++++ DATASET ENTRIES ++++

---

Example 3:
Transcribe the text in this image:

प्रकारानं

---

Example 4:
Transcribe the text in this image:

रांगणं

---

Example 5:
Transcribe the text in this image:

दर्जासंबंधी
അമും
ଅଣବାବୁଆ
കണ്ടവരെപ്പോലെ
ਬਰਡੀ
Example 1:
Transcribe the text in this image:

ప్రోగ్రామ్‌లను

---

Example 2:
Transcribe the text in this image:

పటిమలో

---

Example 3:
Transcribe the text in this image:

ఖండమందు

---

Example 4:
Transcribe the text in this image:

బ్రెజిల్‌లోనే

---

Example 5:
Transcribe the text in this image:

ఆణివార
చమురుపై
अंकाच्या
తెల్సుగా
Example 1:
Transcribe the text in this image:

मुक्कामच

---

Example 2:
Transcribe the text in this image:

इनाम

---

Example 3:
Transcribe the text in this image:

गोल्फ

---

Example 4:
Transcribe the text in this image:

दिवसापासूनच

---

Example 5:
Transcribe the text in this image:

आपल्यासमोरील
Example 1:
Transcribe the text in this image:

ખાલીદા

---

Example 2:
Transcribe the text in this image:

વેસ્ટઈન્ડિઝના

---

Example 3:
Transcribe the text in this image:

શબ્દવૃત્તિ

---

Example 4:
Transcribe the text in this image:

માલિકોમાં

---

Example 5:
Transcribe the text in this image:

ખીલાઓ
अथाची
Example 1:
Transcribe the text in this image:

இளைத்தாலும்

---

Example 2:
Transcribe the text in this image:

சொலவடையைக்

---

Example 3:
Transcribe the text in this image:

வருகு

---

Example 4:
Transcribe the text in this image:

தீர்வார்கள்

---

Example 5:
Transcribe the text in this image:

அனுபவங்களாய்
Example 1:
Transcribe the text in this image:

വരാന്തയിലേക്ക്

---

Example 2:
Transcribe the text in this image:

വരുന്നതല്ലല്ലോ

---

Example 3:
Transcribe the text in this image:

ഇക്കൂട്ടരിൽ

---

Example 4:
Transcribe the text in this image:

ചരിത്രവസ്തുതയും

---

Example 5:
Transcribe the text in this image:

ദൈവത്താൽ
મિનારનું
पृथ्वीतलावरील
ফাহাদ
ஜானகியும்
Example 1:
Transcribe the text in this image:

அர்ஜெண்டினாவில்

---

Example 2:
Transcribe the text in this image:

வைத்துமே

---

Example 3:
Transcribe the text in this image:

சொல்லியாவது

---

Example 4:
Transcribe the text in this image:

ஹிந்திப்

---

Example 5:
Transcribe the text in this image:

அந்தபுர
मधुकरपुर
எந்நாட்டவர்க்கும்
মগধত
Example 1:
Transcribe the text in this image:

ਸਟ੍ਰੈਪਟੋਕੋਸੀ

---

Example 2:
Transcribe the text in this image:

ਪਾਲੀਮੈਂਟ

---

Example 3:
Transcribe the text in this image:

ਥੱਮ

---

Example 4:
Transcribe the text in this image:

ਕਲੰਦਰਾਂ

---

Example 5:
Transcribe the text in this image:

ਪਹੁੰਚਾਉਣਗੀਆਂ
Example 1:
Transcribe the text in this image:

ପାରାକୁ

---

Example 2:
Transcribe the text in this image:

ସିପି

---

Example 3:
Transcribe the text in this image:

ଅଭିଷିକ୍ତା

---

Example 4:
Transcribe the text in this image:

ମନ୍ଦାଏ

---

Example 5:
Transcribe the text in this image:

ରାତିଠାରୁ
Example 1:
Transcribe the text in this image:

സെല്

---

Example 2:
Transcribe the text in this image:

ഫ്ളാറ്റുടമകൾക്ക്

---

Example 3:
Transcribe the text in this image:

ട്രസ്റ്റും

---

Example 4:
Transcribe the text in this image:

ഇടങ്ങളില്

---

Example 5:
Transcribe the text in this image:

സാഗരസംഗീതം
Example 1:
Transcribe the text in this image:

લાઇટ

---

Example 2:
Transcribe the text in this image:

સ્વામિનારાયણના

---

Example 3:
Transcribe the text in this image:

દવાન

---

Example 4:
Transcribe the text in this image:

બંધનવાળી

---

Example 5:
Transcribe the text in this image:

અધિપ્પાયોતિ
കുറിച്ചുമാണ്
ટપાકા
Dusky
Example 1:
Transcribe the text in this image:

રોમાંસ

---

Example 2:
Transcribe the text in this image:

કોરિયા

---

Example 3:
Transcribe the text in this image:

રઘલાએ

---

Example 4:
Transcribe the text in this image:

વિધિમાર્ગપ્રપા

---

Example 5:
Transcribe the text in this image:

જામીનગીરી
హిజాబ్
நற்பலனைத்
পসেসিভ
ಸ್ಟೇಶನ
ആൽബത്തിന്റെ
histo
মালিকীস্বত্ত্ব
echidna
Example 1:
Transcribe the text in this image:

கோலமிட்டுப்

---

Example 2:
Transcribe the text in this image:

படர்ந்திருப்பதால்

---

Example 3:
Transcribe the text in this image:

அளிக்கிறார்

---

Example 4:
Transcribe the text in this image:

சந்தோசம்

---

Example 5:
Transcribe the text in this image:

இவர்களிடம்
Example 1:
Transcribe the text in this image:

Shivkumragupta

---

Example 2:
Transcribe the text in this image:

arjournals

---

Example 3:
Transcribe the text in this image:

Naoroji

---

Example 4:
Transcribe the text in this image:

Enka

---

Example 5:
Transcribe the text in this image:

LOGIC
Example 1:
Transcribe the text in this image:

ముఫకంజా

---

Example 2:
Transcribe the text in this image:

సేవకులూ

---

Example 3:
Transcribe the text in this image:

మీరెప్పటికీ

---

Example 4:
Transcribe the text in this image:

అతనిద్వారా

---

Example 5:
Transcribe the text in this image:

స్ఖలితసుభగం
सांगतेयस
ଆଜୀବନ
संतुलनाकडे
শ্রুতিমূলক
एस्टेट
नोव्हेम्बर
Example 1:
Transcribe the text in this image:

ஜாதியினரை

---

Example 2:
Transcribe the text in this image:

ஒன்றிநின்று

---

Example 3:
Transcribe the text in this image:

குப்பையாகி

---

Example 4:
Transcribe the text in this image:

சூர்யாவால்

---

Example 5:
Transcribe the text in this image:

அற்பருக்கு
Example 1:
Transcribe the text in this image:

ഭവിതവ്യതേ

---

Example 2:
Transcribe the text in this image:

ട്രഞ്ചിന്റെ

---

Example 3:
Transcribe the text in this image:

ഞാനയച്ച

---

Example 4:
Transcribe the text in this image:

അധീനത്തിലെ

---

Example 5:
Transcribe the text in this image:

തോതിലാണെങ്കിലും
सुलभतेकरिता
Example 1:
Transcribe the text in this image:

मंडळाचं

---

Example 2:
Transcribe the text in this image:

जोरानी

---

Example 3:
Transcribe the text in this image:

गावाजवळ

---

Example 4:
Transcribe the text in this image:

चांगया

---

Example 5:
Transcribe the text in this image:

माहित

++++

• **PROBLEM TO WORK ON**
Word for word, retype each record.

• **EXERCISE ANSWER**
---

Example 3:
Transcribe the text in this image:

प्रकारानं

---

Example 4:
Transcribe the text in this image:

रांगणं

---

Example 5:
Transcribe the text in this image:

दर्जासंबंधी
അമും
ଅଣବାବୁଆ
കണ്ടവരെപ്പോലെ
ਬਰਡੀ
Example 1:
Transcribe the text in this image:

ప్రోగ్రామ్‌లను

---

Example 2:
Transcribe the text in this image:

పటిమలో

---

Example 3:
Transcribe the text in this image:

ఖండమందు

---

Example 4:
Transcribe the text in this image:

బ్రెజిల్‌లోనే

---

Example 5:
Transcribe the text in this image:

ఆణివార
చమురుపై
अंकाच्या
తెల్సుగా
Example 1:
Transcribe the text in this image:

मुक्कामच

---

Example 2:
Transcribe the text in this image:

इनाम

---

Example 3:
Transcribe the text in this image:

गोल्फ

---

Example 4:
Transcribe the text in this image:

दिवसापासूनच

---

Example 5:
Transcribe the text in this image:

आपल्यासमोरील
Example 1:
Transcribe the text in this image:

ખાલીદા

---

Example 2:
Transcribe the text in this image:

વેસ્ટઈન્ડિઝના

---

Example 3:
Transcribe the text in this image:

શબ્દવૃત્તિ

---

Example 4:
Transcribe the text in this image:

માલિકોમાં

---

Example 5:
Transcribe the text in this image:

ખીલાઓ
अथाची
Example 1:
Transcribe the text in this image:

இளைத்தாலும்

---

Example 2:
Transcribe the text in this image:

சொலவடையைக்

---

Example 3:
Transcribe the text in this image:

வருகு

---

Example 4:
Transcribe the text in this image:

தீர்வார்கள்

---

Example 5:
Transcribe the text in this image:

அனுபவங்களாய்
Example 1:
Transcribe the text in this image:

വരാന്തയിലേക്ക്

---

Example 2:
Transcribe the text in this image:

വരുന്നതല്ലല്ലോ

---

Example 3:
Transcribe the text in this image:

ഇക്കൂട്ടരിൽ

---

Example 4:
Transcribe the text in this image:

ചരിത്രവസ്തുതയും

---

Example 5:
Transcribe the text in this image:

ദൈവത്താൽ
મિનારનું
पृथ्वीतलावरील
ফাহাদ
ஜானகியும்
Example 1:
Transcribe the text in this image:

அர்ஜெண்டினாவில்

---

Example 2:
Transcribe the text in this image:

வைத்துமே

---

Example 3:
Transcribe the text in this image:

சொல்லியாவது

---

Example 4:
Transcribe the text in this image:

ஹிந்திப்

---

Example 5:
Transcribe the text in this image:

அந்தபுர
मधुकरपुर
எந்நாட்டவர்க்கும்
মগধত
Example 1:
Transcribe the text in this image:

ਸਟ੍ਰੈਪਟੋਕੋਸੀ

---

Example 2:
Transcribe the text in this image:

ਪਾਲੀਮੈਂਟ

---

Example 3:
Transcribe the text in this image:

ਥੱਮ

---

Example 4:
Transcribe the text in this image:

ਕਲੰਦਰਾਂ

---

Example 5:
Transcribe the text in this image:

ਪਹੁੰਚਾਉਣਗੀਆਂ
Example 1:
Transcribe the text in this image:

ପାରାକୁ

---

Example 2:
Transcribe the text in this image:

ସିପି

---

Example 3:
Transcribe the text in this image:

ଅଭିଷିକ୍ତା

---

Example 4:
Transcribe the text in this image:

ମନ୍ଦାଏ

---

Example 5:
Transcribe the text in this image:

ରାତିଠାରୁ
Example 1:
Transcribe the text in this image:

സെല്

---

Example 2:
Transcribe the text in this image:

ഫ്ളാറ്റുടമകൾക്ക്

---

Example 3:
Transcribe the text in this image:

ട്രസ്റ്റും

---

Example 4:
Transcribe the text in this image:

ഇടങ്ങളില്

---

Example 5:
Transcribe the text in this image:

സാഗരസംഗീതം
Example 1:
Transcribe the text in this image:

લાઇટ

---

Example 2:
Transcribe the text in this image:

સ્વામિનારાયણના

---

Example 3:
Transcribe the text in this image:

દવાન

---

Example 4:
Transcribe the text in this image:

બંધનવાળી

---

Example 5:
Transcribe the text in this image:

અધિપ્પાયોતિ
കുറിച്ചുമാണ്
ટપાકા
Dusky
Example 1:
Transcribe the text in this image:

રોમાંસ

---

Example 2:
Transcribe the text in this image:

કોરિયા

---

Example 3:
Transcribe the text in this image:

રઘલાએ

---

Example 4:
Transcribe the text in this image:

વિધિમાર્ગપ્રપા

---

Example 5:
Transcribe the text in this image:

જામીનગીરી
హిజాబ్
நற்பலனைத்
পসেসিভ
ಸ್ಟೇಶನ
ആൽബത്തിന്റെ
histo
মালিকীস্বত্ত্ব
echidna
Example 1:
Transcribe the text in this image:

கோலமிட்டுப்

---

Example 2:
Transcribe the text in this image:

படர்ந்திருப்பதால்

---

Example 3:
Transcribe the text in this image:

அளிக்கிறார்

---

Example 4:
Transcribe the text in this image:

சந்தோசம்

---

Example 5:
Transcribe the text in this image:

இவர்களிடம்
Example 1:
Transcribe the text in this image:

Shivkumragupta

---

Example 2:
Transcribe the text in this image:

arjournals

---

Example 3:
Transcribe the text in this image:

Naoroji

---

Example 4:
Transcribe the text in this image:

Enka

---

Example 5:
Transcribe the text in this image:

LOGIC
Example 1:
Transcribe the text in this image:

ముఫకంజా

---

Example 2:
Transcribe the text in this image:

సేవకులూ

---

Example 3:
Transcribe the text in this image:

మీరెప్పటికీ

---

Example 4:
Transcribe the text in this image:

అతనిద్వారా

---

Example 5:
Transcribe the text in this image:

స్ఖలితసుభగం
सांगतेयस
ଆଜୀବନ
संतुलनाकडे
শ্রুতিমূলক
एस्टेट
नोव्हेम्बर
Example 1:
Transcribe the text in this image:

ஜாதியினரை

---

Example 2:
Transcribe the text in this image:

ஒன்றிநின்று

---

Example 3:
Transcribe the text in this image:

குப்பையாகி

---

Example 4:
Transcribe the text in this image:

சூர்யாவால்

---

Example 5:
Transcribe the text in this image:

அற்பருக்கு
Example 1:
Transcribe the text in this image:

ഭവിതവ്യതേ

---

Example 2:
Transcribe the text in this image:

ട്രഞ്ചിന്റെ

---

Example 3:
Transcribe the text in this image:

ഞാനയച്ച

---

Example 4:
Transcribe the text in this image:

അധീനത്തിലെ

---

Example 5:
Transcribe the text in this image:

തോതിലാണെങ്കിലും
सुलभतेकरिता
Example 1:
Transcribe the text in this image:

मंडळाचं

---

Example 2:
Transcribe the text in this image:

जोरानी

---

Example 3:
Transcribe the text in this image:

गावाजवळ

---

Example 4:
Transcribe the text in this image:

चांगया

---

Example 5:
Transcribe the text in this image:

माहित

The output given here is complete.